### INSTRUCTIONS FOR THE TASK
Copy each line of the data below in which the word "Launchpad" can be found.

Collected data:
<<<<
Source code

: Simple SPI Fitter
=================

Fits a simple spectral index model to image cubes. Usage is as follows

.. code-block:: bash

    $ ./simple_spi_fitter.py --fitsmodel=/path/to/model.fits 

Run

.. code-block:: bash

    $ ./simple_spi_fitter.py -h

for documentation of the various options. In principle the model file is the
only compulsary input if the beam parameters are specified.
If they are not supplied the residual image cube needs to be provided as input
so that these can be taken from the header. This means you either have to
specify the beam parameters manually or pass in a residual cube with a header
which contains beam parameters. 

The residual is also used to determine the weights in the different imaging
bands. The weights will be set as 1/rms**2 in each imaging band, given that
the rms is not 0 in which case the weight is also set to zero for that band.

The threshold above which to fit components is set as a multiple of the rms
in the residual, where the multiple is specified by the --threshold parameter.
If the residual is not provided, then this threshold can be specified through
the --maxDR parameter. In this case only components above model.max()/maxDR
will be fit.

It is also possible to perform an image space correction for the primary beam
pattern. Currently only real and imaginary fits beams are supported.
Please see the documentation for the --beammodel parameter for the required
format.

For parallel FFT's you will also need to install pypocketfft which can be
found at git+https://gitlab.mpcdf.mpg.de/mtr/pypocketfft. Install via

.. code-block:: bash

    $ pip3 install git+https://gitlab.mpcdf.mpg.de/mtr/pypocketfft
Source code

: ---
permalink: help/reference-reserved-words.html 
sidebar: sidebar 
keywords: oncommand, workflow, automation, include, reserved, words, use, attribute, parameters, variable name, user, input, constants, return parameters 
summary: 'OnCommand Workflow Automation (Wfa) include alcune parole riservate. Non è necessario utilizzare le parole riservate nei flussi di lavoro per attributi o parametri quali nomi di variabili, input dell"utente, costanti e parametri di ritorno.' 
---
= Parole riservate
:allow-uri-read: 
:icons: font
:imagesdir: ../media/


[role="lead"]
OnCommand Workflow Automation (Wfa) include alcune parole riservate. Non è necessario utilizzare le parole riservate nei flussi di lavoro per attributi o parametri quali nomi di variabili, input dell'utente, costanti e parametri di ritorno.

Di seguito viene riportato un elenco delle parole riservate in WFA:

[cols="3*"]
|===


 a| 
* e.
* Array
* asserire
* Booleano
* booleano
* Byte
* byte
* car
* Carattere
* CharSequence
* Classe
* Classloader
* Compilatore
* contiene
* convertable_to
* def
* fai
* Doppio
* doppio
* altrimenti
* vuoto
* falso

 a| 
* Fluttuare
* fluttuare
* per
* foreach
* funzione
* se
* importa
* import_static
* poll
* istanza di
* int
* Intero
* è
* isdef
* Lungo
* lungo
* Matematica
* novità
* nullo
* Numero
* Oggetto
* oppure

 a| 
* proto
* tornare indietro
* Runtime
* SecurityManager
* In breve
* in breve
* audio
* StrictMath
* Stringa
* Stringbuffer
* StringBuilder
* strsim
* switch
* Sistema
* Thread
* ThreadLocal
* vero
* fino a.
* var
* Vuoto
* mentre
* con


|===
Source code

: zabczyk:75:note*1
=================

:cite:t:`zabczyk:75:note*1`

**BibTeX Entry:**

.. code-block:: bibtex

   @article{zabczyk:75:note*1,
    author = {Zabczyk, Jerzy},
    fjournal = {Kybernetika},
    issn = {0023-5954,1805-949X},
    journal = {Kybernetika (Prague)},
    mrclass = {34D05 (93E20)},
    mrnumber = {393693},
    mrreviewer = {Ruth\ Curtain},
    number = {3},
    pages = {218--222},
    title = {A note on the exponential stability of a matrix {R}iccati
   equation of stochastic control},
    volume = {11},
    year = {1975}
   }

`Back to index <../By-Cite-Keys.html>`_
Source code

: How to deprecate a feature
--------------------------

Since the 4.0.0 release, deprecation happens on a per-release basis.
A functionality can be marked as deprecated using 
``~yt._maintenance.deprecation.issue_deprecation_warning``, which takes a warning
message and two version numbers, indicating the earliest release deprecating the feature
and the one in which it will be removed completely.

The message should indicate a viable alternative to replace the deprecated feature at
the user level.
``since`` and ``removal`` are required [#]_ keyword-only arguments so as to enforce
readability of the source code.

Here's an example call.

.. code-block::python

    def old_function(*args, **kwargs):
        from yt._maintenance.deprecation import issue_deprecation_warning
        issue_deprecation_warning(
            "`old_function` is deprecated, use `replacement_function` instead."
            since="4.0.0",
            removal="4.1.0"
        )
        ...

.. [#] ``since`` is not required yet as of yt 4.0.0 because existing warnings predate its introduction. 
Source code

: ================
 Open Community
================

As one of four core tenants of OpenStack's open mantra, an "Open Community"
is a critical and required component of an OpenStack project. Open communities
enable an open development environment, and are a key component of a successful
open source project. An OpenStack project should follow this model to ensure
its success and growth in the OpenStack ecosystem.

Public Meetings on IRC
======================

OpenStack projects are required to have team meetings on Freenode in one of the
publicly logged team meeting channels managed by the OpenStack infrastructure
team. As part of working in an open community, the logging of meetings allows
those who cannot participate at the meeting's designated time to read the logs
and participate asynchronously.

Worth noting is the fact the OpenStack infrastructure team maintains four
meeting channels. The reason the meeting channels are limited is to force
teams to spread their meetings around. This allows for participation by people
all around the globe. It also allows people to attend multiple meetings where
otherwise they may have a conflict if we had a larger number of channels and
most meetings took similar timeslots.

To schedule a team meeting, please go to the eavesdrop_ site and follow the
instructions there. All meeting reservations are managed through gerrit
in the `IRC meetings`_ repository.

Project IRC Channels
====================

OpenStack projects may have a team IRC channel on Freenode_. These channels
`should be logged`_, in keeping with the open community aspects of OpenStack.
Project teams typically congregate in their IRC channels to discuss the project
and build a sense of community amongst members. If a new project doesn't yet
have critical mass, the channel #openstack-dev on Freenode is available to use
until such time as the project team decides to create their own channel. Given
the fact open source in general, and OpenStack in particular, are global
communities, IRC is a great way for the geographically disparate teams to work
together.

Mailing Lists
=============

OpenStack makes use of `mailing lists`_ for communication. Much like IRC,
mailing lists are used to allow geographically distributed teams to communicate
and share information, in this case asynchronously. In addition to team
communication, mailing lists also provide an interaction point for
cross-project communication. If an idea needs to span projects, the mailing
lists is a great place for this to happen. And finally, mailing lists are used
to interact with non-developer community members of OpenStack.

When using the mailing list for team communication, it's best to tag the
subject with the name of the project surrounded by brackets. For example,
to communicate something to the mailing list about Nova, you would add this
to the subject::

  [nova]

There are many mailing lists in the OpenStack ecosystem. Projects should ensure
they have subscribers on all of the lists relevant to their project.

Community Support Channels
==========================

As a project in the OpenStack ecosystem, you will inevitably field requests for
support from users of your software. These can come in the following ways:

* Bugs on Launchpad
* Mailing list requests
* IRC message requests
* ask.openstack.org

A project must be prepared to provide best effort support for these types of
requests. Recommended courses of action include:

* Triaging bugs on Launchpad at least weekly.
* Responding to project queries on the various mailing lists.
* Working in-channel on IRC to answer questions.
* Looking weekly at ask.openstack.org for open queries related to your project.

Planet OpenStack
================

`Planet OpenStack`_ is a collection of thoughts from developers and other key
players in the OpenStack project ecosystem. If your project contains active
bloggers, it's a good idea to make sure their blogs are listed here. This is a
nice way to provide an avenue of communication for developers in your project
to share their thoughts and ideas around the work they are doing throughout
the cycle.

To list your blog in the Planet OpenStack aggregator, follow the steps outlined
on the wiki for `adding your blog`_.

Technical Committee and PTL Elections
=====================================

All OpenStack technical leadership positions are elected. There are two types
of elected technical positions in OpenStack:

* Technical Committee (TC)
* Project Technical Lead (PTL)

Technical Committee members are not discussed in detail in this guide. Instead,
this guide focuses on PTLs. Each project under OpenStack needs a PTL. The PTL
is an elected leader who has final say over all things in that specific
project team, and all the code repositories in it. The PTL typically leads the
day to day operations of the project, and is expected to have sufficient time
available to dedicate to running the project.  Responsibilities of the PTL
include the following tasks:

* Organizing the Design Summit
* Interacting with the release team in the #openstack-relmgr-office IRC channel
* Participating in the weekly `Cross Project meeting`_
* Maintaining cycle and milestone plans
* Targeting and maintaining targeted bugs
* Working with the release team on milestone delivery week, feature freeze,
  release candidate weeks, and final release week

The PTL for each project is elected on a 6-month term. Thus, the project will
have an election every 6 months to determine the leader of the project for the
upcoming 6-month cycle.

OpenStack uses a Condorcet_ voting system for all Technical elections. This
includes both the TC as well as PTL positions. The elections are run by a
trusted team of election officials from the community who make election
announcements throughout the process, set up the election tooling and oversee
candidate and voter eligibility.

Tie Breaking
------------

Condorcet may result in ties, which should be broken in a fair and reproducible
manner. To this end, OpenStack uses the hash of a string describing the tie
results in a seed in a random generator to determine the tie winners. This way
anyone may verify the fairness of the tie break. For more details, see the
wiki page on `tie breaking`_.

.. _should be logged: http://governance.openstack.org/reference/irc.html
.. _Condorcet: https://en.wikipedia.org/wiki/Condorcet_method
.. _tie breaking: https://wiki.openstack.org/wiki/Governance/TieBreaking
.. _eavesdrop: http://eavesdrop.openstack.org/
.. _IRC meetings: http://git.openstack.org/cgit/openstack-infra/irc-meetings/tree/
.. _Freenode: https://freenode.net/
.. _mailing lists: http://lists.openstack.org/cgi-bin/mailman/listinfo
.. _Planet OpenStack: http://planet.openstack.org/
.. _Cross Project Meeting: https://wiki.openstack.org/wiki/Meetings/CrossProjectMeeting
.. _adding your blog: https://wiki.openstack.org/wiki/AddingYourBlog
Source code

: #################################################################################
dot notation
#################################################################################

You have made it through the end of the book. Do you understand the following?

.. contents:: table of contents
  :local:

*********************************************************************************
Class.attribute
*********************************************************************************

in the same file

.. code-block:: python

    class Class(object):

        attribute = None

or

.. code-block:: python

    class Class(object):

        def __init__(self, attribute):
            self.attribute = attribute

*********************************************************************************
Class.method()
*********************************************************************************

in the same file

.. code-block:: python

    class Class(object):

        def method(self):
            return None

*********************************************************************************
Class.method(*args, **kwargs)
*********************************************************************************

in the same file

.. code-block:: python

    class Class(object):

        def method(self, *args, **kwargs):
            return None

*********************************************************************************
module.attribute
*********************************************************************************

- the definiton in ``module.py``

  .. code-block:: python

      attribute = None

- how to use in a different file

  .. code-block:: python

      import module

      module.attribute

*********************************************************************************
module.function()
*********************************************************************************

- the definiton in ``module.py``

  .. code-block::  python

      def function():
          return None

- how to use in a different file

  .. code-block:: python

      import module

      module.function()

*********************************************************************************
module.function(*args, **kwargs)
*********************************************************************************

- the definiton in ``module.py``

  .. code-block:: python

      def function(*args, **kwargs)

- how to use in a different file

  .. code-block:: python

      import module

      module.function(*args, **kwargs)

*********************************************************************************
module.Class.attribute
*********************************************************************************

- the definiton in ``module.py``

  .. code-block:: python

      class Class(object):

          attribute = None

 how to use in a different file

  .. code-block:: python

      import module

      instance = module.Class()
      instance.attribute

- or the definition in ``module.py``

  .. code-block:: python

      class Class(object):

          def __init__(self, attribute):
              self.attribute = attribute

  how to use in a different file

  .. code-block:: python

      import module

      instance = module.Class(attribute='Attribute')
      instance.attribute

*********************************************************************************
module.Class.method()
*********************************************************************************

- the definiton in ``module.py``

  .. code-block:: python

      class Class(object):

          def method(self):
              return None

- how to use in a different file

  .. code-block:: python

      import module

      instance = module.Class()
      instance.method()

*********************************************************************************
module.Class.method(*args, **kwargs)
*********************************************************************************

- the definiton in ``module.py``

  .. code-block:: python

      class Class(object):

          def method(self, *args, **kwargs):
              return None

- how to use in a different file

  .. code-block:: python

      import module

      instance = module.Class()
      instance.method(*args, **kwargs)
>>>>
### FINAL ANSWER
* Bugs on Launchpad
* Triaging bugs on Launchpad at least weekly.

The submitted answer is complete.